**Prompt**:
What is needed here is every entry, retyped exactly.

********

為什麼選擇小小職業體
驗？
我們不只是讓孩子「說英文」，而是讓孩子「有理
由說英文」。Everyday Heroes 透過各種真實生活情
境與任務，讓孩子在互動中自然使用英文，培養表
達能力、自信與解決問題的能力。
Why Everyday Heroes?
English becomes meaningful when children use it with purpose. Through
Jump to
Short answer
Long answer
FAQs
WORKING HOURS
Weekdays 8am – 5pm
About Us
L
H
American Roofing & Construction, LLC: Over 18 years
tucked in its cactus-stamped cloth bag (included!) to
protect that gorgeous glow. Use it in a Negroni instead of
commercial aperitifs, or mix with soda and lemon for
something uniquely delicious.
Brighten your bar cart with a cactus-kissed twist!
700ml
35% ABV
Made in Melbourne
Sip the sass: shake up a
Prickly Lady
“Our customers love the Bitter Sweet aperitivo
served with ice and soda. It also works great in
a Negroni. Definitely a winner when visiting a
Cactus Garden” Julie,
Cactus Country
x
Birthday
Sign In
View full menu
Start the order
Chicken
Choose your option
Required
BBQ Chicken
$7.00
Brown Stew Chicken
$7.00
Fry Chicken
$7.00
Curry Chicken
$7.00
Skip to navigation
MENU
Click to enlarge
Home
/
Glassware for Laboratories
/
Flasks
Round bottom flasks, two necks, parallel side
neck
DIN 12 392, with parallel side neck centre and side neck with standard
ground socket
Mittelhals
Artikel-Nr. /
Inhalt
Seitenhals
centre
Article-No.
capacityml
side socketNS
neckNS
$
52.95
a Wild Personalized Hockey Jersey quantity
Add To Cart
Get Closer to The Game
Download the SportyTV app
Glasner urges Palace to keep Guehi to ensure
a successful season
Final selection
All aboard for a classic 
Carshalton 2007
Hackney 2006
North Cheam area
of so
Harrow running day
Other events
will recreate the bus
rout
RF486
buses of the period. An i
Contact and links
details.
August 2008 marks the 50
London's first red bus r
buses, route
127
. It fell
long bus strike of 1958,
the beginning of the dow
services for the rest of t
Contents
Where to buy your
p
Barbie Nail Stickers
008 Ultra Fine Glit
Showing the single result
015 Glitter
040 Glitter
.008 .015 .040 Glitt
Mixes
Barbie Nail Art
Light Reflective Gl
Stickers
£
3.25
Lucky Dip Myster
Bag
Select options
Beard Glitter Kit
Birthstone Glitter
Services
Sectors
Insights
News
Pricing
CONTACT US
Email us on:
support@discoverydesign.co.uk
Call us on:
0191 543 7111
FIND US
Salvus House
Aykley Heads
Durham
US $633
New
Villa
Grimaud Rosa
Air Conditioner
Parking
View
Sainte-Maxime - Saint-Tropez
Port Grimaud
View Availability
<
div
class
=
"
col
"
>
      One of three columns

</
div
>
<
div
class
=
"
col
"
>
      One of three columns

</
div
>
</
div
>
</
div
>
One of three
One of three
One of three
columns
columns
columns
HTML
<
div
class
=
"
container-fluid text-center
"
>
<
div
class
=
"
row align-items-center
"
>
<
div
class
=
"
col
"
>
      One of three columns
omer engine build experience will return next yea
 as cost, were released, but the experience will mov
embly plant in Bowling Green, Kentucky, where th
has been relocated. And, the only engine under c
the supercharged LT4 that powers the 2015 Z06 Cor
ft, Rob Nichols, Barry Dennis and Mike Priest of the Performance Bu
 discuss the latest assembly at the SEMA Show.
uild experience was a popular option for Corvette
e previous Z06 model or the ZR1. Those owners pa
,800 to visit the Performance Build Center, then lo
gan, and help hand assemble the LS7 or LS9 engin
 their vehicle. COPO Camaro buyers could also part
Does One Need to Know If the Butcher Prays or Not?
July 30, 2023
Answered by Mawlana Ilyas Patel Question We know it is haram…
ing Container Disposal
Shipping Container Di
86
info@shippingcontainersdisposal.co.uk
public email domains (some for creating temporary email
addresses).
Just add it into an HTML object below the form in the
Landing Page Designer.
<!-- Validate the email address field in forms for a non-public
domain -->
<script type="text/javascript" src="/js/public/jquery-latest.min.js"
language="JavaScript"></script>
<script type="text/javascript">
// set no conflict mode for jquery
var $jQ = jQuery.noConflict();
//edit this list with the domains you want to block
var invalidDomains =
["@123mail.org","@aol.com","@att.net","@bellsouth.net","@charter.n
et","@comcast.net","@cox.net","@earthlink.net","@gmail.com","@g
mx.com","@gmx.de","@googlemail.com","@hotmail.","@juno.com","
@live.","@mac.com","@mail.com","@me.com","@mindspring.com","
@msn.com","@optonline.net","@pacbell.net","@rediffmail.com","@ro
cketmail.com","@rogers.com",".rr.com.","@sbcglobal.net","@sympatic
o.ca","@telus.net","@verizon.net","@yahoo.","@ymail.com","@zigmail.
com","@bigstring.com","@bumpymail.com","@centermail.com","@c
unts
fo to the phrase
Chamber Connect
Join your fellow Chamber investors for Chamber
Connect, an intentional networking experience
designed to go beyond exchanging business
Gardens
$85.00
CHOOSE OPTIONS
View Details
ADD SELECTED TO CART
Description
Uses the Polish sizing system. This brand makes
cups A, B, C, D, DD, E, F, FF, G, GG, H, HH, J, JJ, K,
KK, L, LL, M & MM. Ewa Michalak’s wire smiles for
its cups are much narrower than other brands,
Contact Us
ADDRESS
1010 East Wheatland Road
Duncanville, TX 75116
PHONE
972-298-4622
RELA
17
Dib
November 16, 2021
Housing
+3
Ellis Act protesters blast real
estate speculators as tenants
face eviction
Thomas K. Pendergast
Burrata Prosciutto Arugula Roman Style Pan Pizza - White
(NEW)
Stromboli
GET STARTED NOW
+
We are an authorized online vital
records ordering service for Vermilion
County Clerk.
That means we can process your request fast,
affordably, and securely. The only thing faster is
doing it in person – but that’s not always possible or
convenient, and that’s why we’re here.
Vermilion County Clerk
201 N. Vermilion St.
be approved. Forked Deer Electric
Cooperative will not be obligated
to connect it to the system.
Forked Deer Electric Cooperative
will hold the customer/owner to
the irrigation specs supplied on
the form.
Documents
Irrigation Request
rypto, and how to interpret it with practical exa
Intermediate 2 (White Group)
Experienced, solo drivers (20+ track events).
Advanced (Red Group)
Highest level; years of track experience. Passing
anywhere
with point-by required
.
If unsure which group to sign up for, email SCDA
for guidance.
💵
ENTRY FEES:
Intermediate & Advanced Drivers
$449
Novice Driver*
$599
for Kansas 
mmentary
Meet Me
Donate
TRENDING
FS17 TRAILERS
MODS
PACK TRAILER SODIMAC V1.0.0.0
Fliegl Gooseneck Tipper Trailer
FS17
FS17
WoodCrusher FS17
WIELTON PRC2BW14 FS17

********

**Result of the exercise**:
為什麼選擇小小職業體
驗？
我們不只是讓孩子「說英文」，而是讓孩子「有理
由說英文」。Everyday Heroes 透過各種真實生活情
境與任務，讓孩子在互動中自然使用英文，培養表
達能力、自信與解決問題的能力。
Why Everyday Heroes?
English becomes meaningful when children use it with purpose. Through
Jump to
Short answer
Long answer
FAQs
WORKING HOURS
Weekdays 8am – 5pm
About Us
L
H
American Roofing & Construction, LLC: Over 18 years
tucked in its cactus-stamped cloth bag (included!) to
protect that gorgeous glow. Use it in a Negroni instead of
commercial aperitifs, or mix with soda and lemon for
something uniquely delicious.
Brighten your bar cart with a cactus-kissed twist!
700ml
35% ABV
Made in Melbourne
Sip the sass: shake up a
Prickly Lady
“Our customers love the Bitter Sweet aperitivo
served with ice and soda. It also works great in
a Negroni. Definitely a winner when visiting a
Cactus Garden” Julie,
Cactus Country
x
Birthday
Sign In
View full menu
Start the order
Chicken
Choose your option
Required
BBQ Chicken
$7.00
Brown Stew Chicken
$7.00
Fry Chicken
$7.00
Curry Chicken
$7.00
Skip to navigation
MENU
Click to enlarge
Home
/
Glassware for Laboratories
/
Flasks
Round bottom flasks, two necks, parallel side
neck
DIN 12 392, with parallel side neck centre and side neck with standard
ground socket
Mittelhals
Artikel-Nr. /
Inhalt
Seitenhals
centre
Article-No.
capacityml
side socketNS
neckNS
$
52.95
a Wild Personalized Hockey Jersey quantity
Add To Cart
Get Closer to The Game
Download the SportyTV app
Glasner urges Palace to keep Guehi to ensure
a successful season
Final selection
All aboard for a classic 
Carshalton 2007
Hackney 2006
North Cheam area
of so
Harrow running day
Other events
will recreate the bus
rout
RF486
buses of the period. An i
Contact and links
details.
August 2008 marks the 50
London's first red bus r
buses, route
127
. It fell
long bus strike of 1958,
the beginning of the dow
services for the rest of t
Contents
Where to buy your
p
Barbie Nail Stickers
008 Ultra Fine Glit
Showing the single result
015 Glitter
040 Glitter
.008 .015 .040 Glitt
Mixes
Barbie Nail Art
Light Reflective Gl
Stickers
£
3.25
Lucky Dip Myster
Bag
Select options
Beard Glitter Kit
Birthstone Glitter
Services
Sectors
Insights
News
Pricing
CONTACT US
Email us on:
support@discoverydesign.co.uk
Call us on:
0191 543 7111
FIND US
Salvus House
Aykley Heads
Durham
US $633
New
Villa
Grimaud Rosa
Air Conditioner
Parking
View
Sainte-Maxime - Saint-Tropez
Port Grimaud
View Availability
<
div
class
=
"
col
"
>
      One of three columns

</
div
>
<
div
class
=
"
col
"
>
      One of three columns

</
div
>
</
div
>
</
div
>
One of three
One of three
One of three
columns
columns
columns
HTML
<
div
class
=
"
container-fluid text-center
"
>
<
div
class
=
"
row align-items-center
"
>
<
div
class
=
"
col
"
>
      One of three columns
omer engine build experience will return next yea
 as cost, were released, but the experience will mov
embly plant in Bowling Green, Kentucky, where th
has been relocated. And, the only engine under c
the supercharged LT4 that powers the 2015 Z06 Cor
ft, Rob Nichols, Barry Dennis and Mike Priest of the Performance Bu
 discuss the latest assembly at the SEMA Show.
uild experience was a popular option for Corvette
e previous Z06 model or the ZR1. Those owners pa
,800 to visit the Performance Build Center, then lo
gan, and help hand assemble the LS7 or LS9 engin
 their vehicle. COPO Camaro buyers could also part
Does One Need to Know If the Butcher Prays or Not?
July 30, 2023
Answered by Mawlana Ilyas Patel Question We know it is haram…
ing Container Disposal
Shipping Container Di
86
info@shippingcontainersdisposal.co.uk
public email domains (some for creating temporary email
addresses).
Just add it into an HTML object below the form in the
Landing Page Designer.
<!-- Validate the email address field in forms for a non-public
domain -->
<script type="text/javascript" src="/js/public/jquery-latest.min.js"
language="JavaScript"></script>
<script type="text/javascript">
// set no conflict mode for jquery
var $jQ = jQuery.noConflict();
//edit this list with the domains you want to block
var invalidDomains =
["@123mail.org","@aol.com","@att.net","@bellsouth.net","@charter.n
et","@comcast.net","@cox.net","@earthlink.net","@gmail.com","@g
mx.com","@gmx.de","@googlemail.com","@hotmail.","@juno.com","
@live.","@mac.com","@mail.com","@me.com","@mindspring.com","
@msn.com","@optonline.net","@pacbell.net","@rediffmail.com","@ro
cketmail.com","@rogers.com",".rr.com.","@sbcglobal.net","@sympatic
o.ca","@telus.net","@verizon.net","@yahoo.","@ymail.com","@zigmail.
com","@bigstring.com","@bumpymail.com","@centermail.com","@c
unts
fo to the phrase
Chamber Connect
Join your fellow Chamber investors for Chamber
Connect, an intentional networking experience
designed to go beyond exchanging business
Gardens
$85.00
CHOOSE OPTIONS
View Details
ADD SELECTED TO CART
Description
Uses the Polish sizing system. This brand makes
cups A, B, C, D, DD, E, F, FF, G, GG, H, HH, J, JJ, K,
KK, L, LL, M & MM. Ewa Michalak’s wire smiles for
its cups are much narrower than other brands,
Contact Us
ADDRESS
1010 East Wheatland Road
Duncanville, TX 75116
PHONE
972-298-4622
RELA
17
Dib
November 16, 2021
Housing
+3
Ellis Act protesters blast real
estate speculators as tenants
face eviction
Thomas K. Pendergast
Burrata Prosciutto Arugula Roman Style Pan Pizza - White
(NEW)
Stromboli
GET STARTED NOW
+
We are an authorized online vital
records ordering service for Vermilion
County Clerk.
That means we can process your request fast,
affordably, and securely. The only thing faster is
doing it in person – but that’s not always possible or
convenient, and that’s why we’re here.
Vermilion County Clerk
201 N. Vermilion St.
be approved. Forked Deer Electric
Cooperative will not be obligated
to connect it to the system.
Forked Deer Electric Cooperative
will hold the customer/owner to
the irrigation specs supplied on
the form.
Documents
Irrigation Request
rypto, and how to interpret it with practical exa
Intermediate 2 (White Group)
Experienced, solo drivers (20+ track events).
Advanced (Red Group)
Highest level; years of track experience. Passing
anywhere
with point-by required
.
If unsure which group to sign up for, email SCDA
for guidance.
💵
ENTRY FEES:
Intermediate & Advanced Drivers
$449
Novice Driver*
$599
for Kansas 
mmentary
Meet Me
Donate
TRENDING
FS17 TRAILERS
MODS
PACK TRAILER SODIMAC V1.0.0.0
Fliegl Gooseneck Tipper Trailer
FS17
FS17
WoodCrusher FS17
WIELTON PRC2BW14 FS17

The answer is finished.